Patrizia Pacini Volpe souligne qu’en France, les associations de bénévoles intervenant en prison ont un caractère national, centralisé, et qu’elles forment une structure pyramidale national/régional/local. Chacune a un champ d’action limité, défini par une convention conclue avec la direction de l’administration pénitentiaire, et nul ne se permet d’envahir le territoire des autres : les domaines d’intervention sont séparés en compartiments étanches.
Ces deux modèles ont leurs avantages et leurs inconvénients. Côté italien, les structures sont proches de leur territoire, ce qui leur donne une grande efficacité pour intervenir en tenant compte de leur réalité spécifique et changeante. L’approche française a pour avantage de garantir une égalité de traitement entre tous les établissements et de se prêter à une mesure des résultats obtenus.
Controluce (contrejour) se définit comme une association de bénévolat pénitentiaire qui se place aux côtés de personnes sous main de justice (peu importe que ce soit en prison ou en milieu ouvert) et de leurs familles pour les accompagner dans le difficile parcours de réinsertion sociale. Son slogan : « ensemble pour accompagner ceux qui purgent une peine à retrouver leur place dans la société, ensemble pour promouvoir la culture de l’accueil et de la solidarité ».
L’association, créée en 1993, insiste sur l’importance de la formation de ses membres, à travers un parcours de formation initiale et des conférences ouvertes au public. Elle mène des actions de sensibilisation de la société, en particulier les jeunes scolarisés, à des comportements plus orientés vers l’accueil. Elle a le souci de coopérer avec d’autres associations et des structures publiques et privées.
Les adhérents de Controluce pratiquent l’entretien individuel avec les personnes détenues, ce que nous appelons en France « la visite ». Ils coordonnent la revue « La Torre et l’Alfiere » (la Tour et le Fou), rédigée entièrement par des personnes détenues. Ils proposent des rencontres de détenus sur des thèmes d’actualité, à partir de la lecture de journaux. Hors de la prison, ils suivent des groupes de personnes exécutant une peine en milieu ouvert : par exemple des travaux d’intérêt général au jardin botanique de l’université, qui aboutissent parfois à des embauches en CDI.
L’association tient une permanence deux fois par semaine à son siège, où elle reçoit des détenus en permission, des familles, des candidats bénévoles. Ses membres participent à des actions de sensibilisation à la justice et à l’inclusion sociale dans des écoles, des paroisses, des groupes de jeunes.
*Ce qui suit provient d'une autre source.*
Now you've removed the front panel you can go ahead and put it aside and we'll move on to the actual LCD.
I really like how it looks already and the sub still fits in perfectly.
Elle fait partie d’une structure fédérative du bénévolat pénitentiaire, le SEAC, au sein de laquelle elle pilote un projet intitulé « bénévoles pour les mesures de communauté ». Cette structure se veut explicitement chrétienne. Ce n’est pas le cas de Controluce, bien que plusieurs membres, dont la présidente Luisa Prodi, participent activement à l’aumônerie de la prison Don Bosco de Pise.
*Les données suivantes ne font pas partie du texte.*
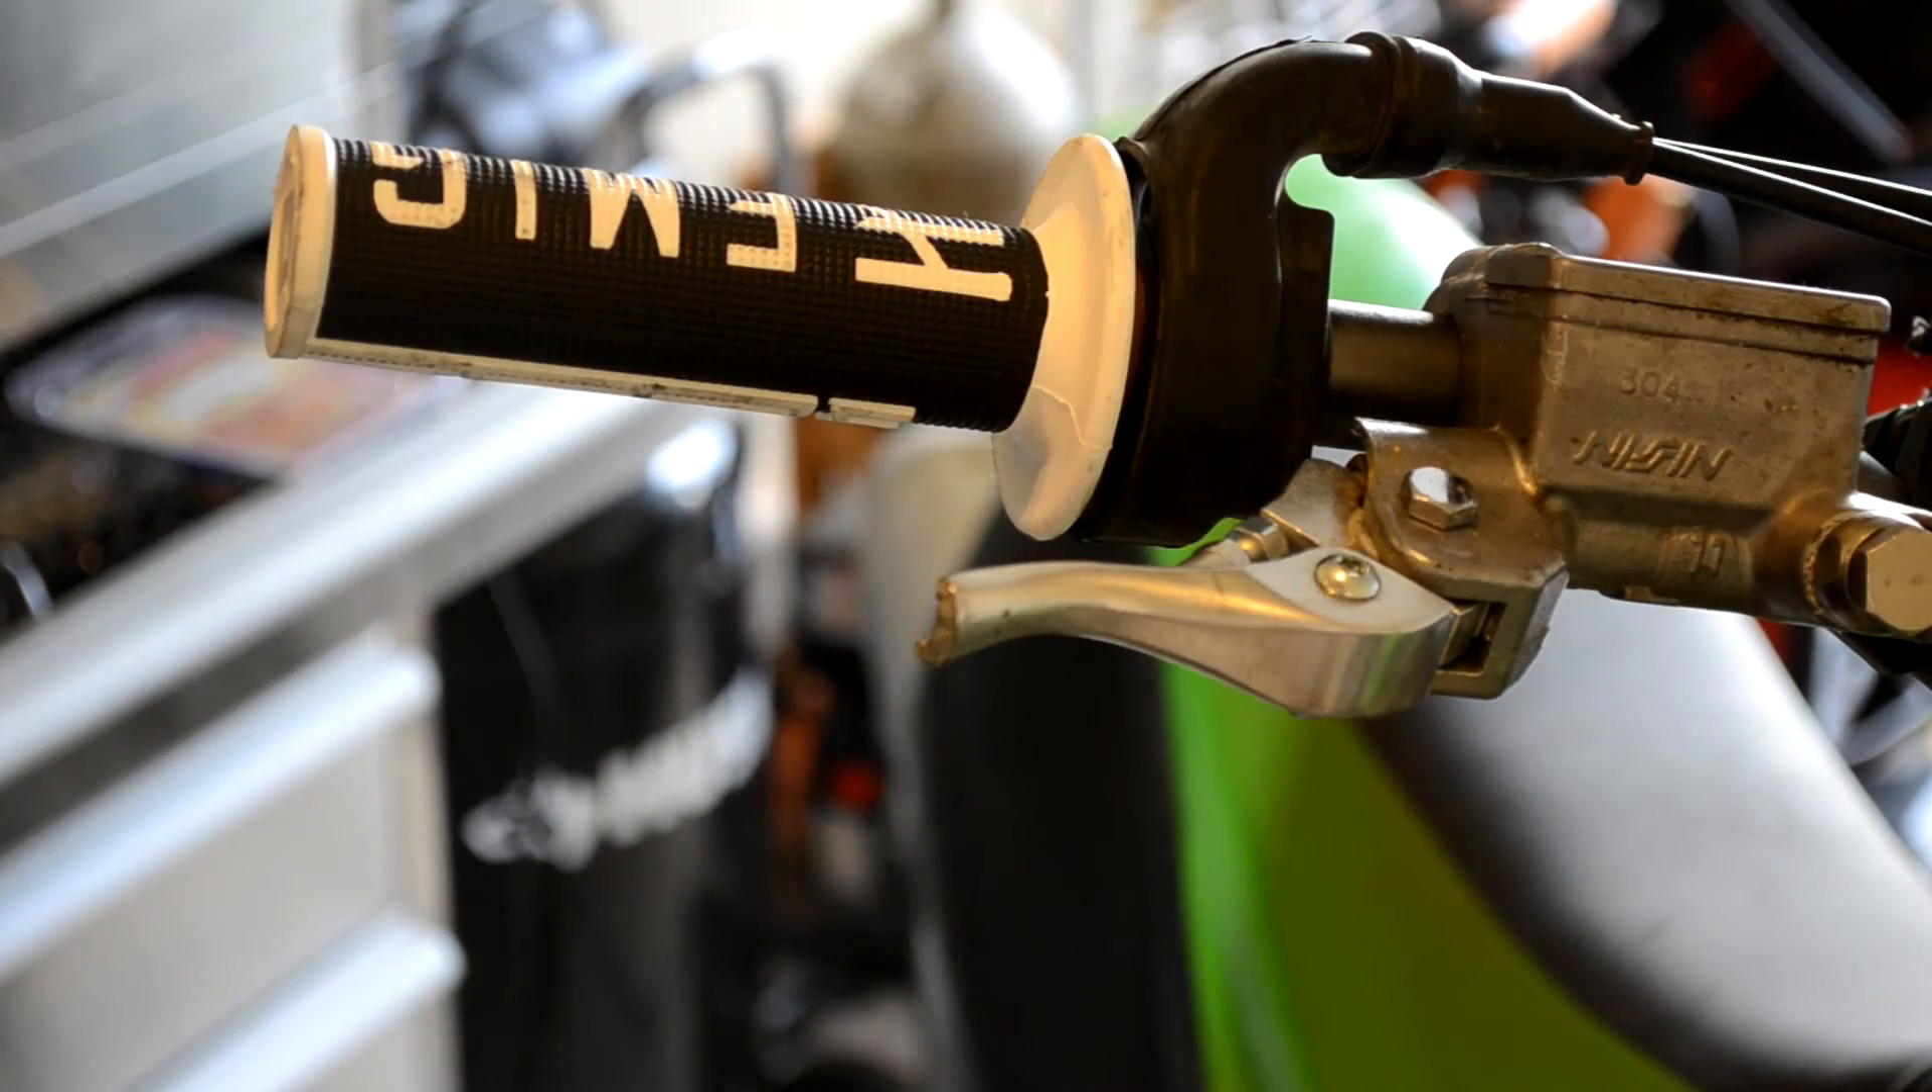Make sure you get your boot back on here. And voila. You got a brand new grip.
Luisa Prodi : « je pense que la chose la plus belle que fasse notre association est d’avoir un contact humain avec les détenus même quand ils sont sortis de la prison, un fil rouge (en français dans le texte) pour leur faire comprendre que notre intervention ne se limite pas à l’intérieur des murs, mais qu’elle englobe tout. » La plus grande difficulté ? La situation des personnes détenues extra-communautaires sans papiers : on prétend les aider à se réinsérer, mais leur situation de non-droit les amène presque inéluctablement à retomber dans la délinquance.